• [Work instruction]
Copy the text of the material below line for line, leaving out the pictures.

• [Excerpted data]
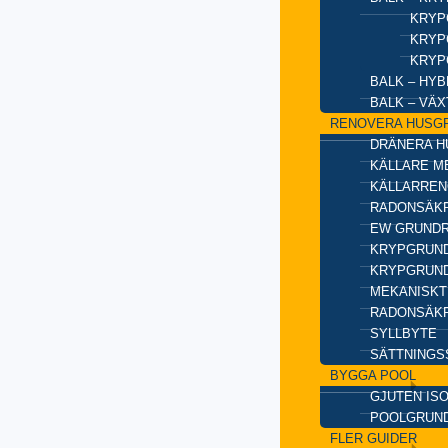
KRYP
KRYP
KRYP
BALK – HY
BALK – VÄ
RENOVERA HUSG
DRÄNERA H
KÄLLARE M
KÄLLARREN
RADONSÄKR
EW GRUND
KRYPGRUND
KRYPGRUND
MEKANISKT
RADONSÄKR
SYLLBYTE
SÄTTNINGS
BYGGA POOL
GJUTEN IS
POOLGRUN
FLER GUIDER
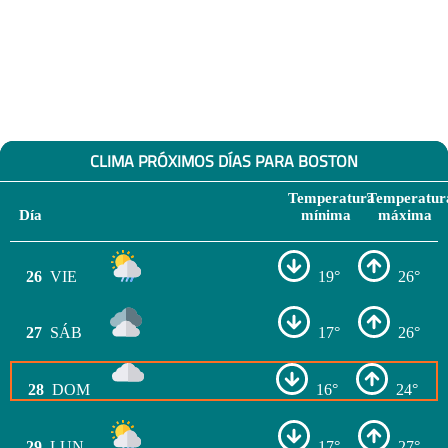
CLIMA PRÓXIMOS DÍAS PARA BOSTON
Temperatura
Temperatur
Día
mínima
máxima
26
VIE
19°
26°
27
SÁB
17°
26°
28
DOM
16°
24°
29
LUN
17°
27°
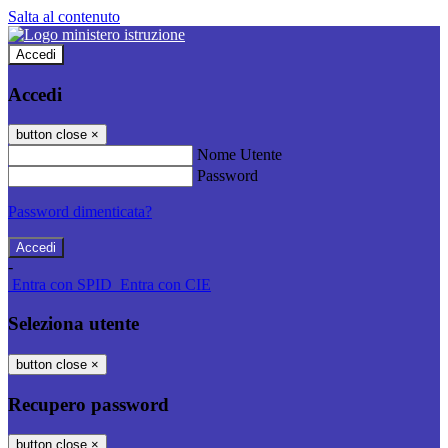
Salta al contenuto
Accedi
Accedi
button close
×
Nome Utente
Password
Password dimenticata?
-
Entra con SPID
Entra con CIE
Seleziona utente
button close
×
Recupero password
button close
×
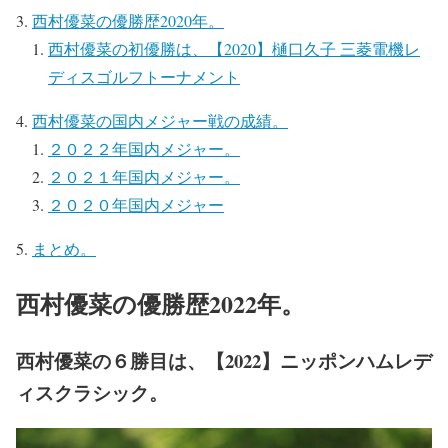
西村優菜の優勝歴2020年。
西村優菜の初優勝は、【2020】樋口久子 三菱電機レ
ディスゴルフトーナメント
西村優菜の国内メジャー戦の成績。
２０２２年国内メジャー。
２０２１年国内メジャー。
２０２０年国内メジャー
まとめ。
西村優菜の優勝歴2022年。
西村優菜の６勝目は、【2022】ニッポンハムレデ
ィスクラシック。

• [Expected output]
KRYP
KRYP
KRYP
BALK – HY
BALK – VÄ
RENOVERA HUSG
DRÄNERA H
KÄLLARE M
KÄLLARREN
RADONSÄKR
EW GRUND
KRYPGRUND
KRYPGRUND
MEKANISKT
RADONSÄKR
SYLLBYTE
SÄTTNINGS
BYGGA POOL
GJUTEN IS
POOLGRUN
FLER GUIDER
CLIMA PRÓXIMOS DÍAS PARA BOSTON
Temperatura
Temperatur
Día
mínima
máxima
26
VIE
19°
26°
27
SÁB
17°
26°
28
DOM
16°
24°
29
LUN
17°
27°
Salta al contenuto
Accedi
Accedi
button close
×
Nome Utente
Password
Password dimenticata?
-
Entra con SPID
Entra con CIE
Seleziona utente
button close
×
Recupero password
button close
×
西村優菜の優勝歴2020年。
西村優菜の初優勝は、【2020】樋口久子 三菱電機レ
ディスゴルフトーナメント
西村優菜の国内メジャー戦の成績。
２０２２年国内メジャー。
２０２１年国内メジャー。
２０２０年国内メジャー
まとめ。
西村優菜の優勝歴2022年。
西村優菜の６勝目は、【2022】ニッポンハムレデ
ィスクラシック。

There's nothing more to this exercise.